*** Block opens ***
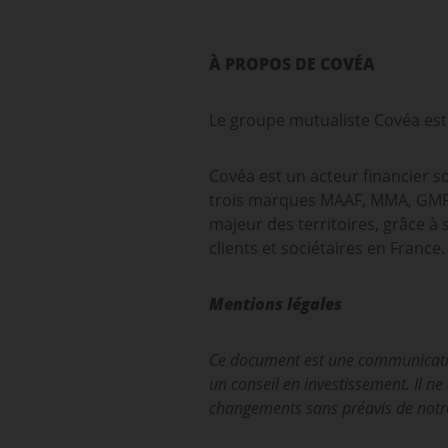
À PROPOS DE COVÉA
Le groupe mutualiste Covéa est
Covéa est un acteur financier s
trois marques MAAF, MMA, GMF 
majeur des territoires, grâce à
clients et sociétaires en France.
Mentions légales
Ce document est une communication 
un conseil en investissement. Il n
changements sans préavis de notre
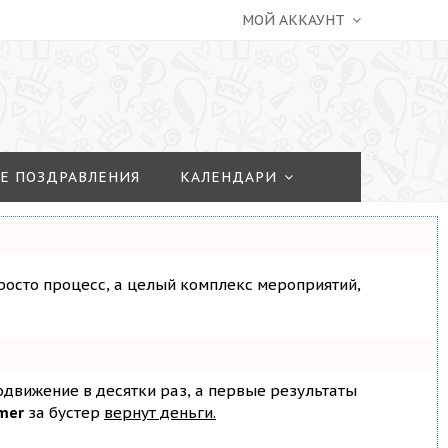
МОЙ АККАУНТ
Е ПОЗДРАВЛЕНИЯ
КАЛЕНДАРИ
просто процесс, а целый комплекс мероприятий,
родвижение в десятки раз, а первые результаты
mer
за бустер
вернут деньги.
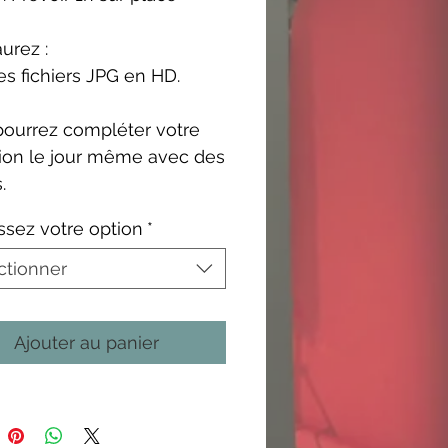
urez :
es fichiers JPG en HD.
pourrez compléter votre
ion le jour même avec des
.
ssez votre option
*
ctionner
Ajouter au panier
*** Block closes ***
=== Task to carry out ===
Edit all of the material above by changing "Mentions légales" to "Informations légales" and keeping every other line the same. Leave the pictures out.

=== Reply ===
À PROPOS DE COVÉA
Le groupe mutualiste Covéa est
Covéa est un acteur financier s
trois marques MAAF, MMA, GMF 
majeur des territoires, grâce à
clients et sociétaires en France.
Informations légales
Ce document est une communication 
un conseil en investissement. Il n
changements sans préavis de notre
МОЙ АККАУНТ
Е ПОЗДРАВЛЕНИЯ
КАЛЕНДАРИ
просто процесс, а целый комплекс мероприятий,
родвижение в десятки раз, а первые результаты
mer
за бустер
вернут деньги.
urez :
es fichiers JPG en HD.
pourrez compléter votre
ion le jour même avec des
.
ssez votre option
*
ctionner
Ajouter au panier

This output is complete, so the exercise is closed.